Instructions to follow -
What is needed is every line, exactly as given, from the line containing "text_box [397, 314, 1612, 1012]" through the end of the data below.

[Records from a data source]
****************************************

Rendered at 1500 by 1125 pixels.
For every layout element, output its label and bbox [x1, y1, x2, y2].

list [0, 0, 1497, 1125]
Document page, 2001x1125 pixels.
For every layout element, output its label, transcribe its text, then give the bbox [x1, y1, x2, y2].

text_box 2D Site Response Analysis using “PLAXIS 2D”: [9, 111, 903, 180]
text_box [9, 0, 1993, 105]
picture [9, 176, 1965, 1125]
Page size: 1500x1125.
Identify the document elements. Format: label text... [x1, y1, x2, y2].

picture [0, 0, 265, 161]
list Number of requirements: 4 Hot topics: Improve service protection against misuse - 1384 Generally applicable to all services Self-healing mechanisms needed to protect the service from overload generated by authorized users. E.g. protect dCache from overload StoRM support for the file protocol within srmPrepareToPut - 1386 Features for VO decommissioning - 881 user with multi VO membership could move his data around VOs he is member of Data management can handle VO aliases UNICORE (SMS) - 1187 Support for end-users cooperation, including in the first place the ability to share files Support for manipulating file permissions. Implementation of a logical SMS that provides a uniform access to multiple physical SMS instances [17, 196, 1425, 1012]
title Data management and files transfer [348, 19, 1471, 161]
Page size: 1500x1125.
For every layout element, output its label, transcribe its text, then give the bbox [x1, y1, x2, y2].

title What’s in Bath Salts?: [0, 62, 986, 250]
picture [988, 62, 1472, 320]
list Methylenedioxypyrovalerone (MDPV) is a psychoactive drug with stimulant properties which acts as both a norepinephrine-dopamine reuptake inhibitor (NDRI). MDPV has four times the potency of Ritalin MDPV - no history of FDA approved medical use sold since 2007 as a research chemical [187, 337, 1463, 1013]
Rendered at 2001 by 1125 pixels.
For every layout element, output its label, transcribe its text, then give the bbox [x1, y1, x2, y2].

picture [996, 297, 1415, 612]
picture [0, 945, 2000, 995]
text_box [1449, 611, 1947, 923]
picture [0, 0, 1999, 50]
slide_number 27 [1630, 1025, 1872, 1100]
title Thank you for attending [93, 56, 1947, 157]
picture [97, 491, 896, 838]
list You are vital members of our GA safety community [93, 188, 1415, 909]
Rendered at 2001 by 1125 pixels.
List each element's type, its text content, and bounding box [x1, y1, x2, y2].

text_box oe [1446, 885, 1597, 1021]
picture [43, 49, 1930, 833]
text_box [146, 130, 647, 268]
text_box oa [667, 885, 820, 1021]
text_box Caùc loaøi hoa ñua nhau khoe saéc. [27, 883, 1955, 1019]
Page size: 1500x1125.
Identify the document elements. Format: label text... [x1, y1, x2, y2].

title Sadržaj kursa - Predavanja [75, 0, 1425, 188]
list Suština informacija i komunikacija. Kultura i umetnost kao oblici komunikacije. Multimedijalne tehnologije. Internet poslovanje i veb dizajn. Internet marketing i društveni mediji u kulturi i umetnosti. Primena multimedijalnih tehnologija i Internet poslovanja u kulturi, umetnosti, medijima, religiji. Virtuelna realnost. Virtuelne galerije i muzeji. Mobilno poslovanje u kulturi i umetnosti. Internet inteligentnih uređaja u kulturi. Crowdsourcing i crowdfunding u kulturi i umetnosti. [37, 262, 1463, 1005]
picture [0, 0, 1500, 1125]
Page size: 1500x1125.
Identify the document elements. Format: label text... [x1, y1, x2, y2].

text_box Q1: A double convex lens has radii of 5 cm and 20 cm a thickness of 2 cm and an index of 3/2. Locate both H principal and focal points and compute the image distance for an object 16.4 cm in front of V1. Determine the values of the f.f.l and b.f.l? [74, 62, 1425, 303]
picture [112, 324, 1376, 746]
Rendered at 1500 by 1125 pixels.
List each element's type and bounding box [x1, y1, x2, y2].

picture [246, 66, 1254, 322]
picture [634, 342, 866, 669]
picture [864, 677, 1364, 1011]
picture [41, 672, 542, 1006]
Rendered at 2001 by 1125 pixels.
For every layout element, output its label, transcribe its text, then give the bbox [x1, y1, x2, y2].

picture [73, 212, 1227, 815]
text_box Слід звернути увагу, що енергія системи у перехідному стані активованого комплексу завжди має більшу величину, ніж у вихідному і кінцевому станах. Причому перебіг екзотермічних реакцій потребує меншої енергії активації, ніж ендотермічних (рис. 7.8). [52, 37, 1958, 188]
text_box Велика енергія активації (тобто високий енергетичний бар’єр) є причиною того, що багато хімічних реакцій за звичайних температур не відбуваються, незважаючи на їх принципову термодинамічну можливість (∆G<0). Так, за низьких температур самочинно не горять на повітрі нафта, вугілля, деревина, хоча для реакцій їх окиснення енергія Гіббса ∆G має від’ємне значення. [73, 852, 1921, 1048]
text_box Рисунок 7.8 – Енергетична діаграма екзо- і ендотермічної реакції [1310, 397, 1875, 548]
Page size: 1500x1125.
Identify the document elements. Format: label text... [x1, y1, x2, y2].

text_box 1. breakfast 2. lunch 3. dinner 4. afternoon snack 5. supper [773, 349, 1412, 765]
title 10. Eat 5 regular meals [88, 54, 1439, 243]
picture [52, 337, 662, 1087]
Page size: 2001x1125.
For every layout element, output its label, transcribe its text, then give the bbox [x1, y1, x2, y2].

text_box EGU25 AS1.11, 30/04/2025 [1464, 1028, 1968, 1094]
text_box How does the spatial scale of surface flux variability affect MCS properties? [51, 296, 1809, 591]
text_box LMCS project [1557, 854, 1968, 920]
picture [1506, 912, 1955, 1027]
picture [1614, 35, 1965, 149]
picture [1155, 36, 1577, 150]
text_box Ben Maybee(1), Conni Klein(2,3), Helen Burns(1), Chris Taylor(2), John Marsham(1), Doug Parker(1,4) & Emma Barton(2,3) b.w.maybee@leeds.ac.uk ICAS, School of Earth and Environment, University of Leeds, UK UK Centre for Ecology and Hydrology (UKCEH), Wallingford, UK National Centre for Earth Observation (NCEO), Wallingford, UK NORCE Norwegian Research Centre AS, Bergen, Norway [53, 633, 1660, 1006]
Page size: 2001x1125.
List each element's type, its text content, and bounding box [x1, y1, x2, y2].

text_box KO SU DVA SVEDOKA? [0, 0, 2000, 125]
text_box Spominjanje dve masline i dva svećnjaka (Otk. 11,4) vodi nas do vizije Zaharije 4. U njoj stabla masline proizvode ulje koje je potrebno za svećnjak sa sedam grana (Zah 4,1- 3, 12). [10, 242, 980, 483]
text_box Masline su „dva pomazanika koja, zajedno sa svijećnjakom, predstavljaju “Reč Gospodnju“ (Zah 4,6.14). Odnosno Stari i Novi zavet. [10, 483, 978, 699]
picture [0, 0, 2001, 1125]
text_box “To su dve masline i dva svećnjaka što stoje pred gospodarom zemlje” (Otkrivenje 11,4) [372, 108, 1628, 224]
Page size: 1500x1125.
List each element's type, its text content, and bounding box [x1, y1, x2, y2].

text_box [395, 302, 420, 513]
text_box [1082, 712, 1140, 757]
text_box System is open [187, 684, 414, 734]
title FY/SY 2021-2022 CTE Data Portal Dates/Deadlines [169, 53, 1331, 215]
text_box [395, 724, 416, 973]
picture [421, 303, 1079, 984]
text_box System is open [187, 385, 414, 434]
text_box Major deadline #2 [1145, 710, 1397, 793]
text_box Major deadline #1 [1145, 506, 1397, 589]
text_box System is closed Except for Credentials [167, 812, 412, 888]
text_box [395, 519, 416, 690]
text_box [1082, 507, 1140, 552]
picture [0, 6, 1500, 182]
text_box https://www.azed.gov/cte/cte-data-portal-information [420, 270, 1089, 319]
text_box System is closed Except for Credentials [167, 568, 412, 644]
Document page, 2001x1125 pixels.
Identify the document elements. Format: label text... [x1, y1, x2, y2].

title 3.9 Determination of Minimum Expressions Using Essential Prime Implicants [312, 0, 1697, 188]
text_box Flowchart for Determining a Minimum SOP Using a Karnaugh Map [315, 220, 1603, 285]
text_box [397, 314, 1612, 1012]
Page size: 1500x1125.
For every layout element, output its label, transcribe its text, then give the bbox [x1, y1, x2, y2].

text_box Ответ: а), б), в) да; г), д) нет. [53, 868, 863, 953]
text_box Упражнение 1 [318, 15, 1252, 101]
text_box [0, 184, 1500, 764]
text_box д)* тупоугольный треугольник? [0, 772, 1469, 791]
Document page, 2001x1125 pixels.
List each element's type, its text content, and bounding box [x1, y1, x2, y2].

****************************************

Output of the task -
text_box [397, 314, 1612, 1012]
Page size: 1500x1125.
For every layout element, output its label, transcribe its text, then give the bbox [x1, y1, x2, y2].

text_box Ответ: а), б), в) да; г), д) нет. [53, 868, 863, 953]
text_box Упражнение 1 [318, 15, 1252, 101]
text_box [0, 184, 1500, 764]
text_box д)* тупоугольный треугольник? [0, 772, 1469, 791]
Document page, 2001x1125 pixels.
List each element's type, its text content, and bounding box [x1, y1, x2, y2].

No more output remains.